Quantum thermodynamics with coherence: from fundamental laws to quantum heat engine

Quantum thermodynamics serves as a vital bridge between quantum technologies, statistical mechanics, and quantum information theory. With the rapid advancements in experimental techniques for controlling nanoscale systems, there is an urgent need to explore the thermodynamics of small quantum systems. A key challenge is understanding the fundamental laws governing these systems, such as the first law of thermodynamics in the quantum regime, which requires a nuanced division of internal energy into heat and work, particularly regarding energy changes induced by quantum coherence. Heat is associated with entropy-related energy changes, whereas work refers to usable energy that can be stored and extracted. A deeper understanding of the role coherence plays is critical for the development of high-performance quantum engines.

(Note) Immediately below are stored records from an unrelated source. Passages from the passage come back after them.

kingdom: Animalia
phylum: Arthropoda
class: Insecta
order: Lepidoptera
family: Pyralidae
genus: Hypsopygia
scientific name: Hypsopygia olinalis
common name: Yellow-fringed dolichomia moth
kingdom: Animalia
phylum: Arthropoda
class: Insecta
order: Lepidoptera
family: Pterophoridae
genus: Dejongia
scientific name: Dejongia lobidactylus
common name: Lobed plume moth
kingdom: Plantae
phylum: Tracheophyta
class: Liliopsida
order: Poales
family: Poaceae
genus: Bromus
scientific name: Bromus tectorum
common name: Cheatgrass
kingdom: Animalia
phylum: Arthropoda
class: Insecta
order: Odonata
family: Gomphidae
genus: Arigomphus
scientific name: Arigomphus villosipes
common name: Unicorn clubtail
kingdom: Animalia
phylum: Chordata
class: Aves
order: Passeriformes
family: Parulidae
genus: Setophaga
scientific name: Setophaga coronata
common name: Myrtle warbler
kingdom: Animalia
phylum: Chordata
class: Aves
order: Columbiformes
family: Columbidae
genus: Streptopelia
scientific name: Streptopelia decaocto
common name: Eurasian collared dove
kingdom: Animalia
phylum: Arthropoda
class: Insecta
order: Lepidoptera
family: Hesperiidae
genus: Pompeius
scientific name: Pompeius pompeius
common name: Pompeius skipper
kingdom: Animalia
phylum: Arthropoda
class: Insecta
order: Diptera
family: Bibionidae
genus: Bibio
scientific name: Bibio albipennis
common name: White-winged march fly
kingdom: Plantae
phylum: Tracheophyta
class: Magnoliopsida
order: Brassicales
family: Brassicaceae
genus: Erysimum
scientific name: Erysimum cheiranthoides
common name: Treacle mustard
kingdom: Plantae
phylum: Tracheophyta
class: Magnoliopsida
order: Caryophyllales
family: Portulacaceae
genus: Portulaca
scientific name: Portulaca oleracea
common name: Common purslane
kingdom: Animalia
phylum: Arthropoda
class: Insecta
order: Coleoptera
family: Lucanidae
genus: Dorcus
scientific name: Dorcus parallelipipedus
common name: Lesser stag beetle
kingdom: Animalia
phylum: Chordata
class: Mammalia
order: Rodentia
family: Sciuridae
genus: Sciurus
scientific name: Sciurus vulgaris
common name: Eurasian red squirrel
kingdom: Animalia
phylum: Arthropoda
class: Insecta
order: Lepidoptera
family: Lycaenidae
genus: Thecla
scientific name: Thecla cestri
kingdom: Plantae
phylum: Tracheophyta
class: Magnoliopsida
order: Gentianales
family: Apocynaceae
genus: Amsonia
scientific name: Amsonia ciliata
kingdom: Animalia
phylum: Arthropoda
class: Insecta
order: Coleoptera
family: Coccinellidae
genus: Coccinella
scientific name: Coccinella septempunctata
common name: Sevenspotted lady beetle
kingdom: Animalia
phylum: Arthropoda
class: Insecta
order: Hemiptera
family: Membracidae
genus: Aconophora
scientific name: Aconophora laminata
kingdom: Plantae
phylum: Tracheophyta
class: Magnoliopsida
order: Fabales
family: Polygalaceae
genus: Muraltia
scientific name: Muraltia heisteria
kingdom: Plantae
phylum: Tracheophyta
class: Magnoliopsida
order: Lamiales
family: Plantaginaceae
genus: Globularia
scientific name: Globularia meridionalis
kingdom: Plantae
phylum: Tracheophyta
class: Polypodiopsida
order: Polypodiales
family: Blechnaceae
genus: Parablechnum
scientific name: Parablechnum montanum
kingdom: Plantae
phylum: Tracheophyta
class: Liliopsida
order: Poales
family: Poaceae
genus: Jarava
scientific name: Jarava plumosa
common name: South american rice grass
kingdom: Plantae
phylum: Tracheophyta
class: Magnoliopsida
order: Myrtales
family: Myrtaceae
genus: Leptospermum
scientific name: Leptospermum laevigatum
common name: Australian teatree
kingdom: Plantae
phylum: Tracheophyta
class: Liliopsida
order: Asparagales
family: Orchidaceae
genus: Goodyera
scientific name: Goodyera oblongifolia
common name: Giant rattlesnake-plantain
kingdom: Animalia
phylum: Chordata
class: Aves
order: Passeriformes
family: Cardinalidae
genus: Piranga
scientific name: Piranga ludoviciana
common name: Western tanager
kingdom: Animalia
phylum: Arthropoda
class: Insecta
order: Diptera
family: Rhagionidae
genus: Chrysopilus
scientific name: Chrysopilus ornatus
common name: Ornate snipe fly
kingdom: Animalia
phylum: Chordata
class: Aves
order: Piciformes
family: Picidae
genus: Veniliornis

Additionally, unraveling the mechanisms behind entropy production in arbitrary non-equilibrium quantum processes is essential. In the open quantum systems framework, entropy production arises from the reduction of relative entropy between the current and equilibrium states, and the interaction between a subsystem and its environment illuminates how irreversibility emerges from global unitary evolution, offering valuable insights into the quantum information paradox. Further exploration of quantum thermodynamics in curved spacetime seeks to integrate gravitational effects into quantum theory. By designing quantum heat engines, such as those based on the quantum Otto cycle within black hole spacetimes, spacetime parameters are incorporated into thermodynamic considerations, creating new intersections between quantum theory and general relativity.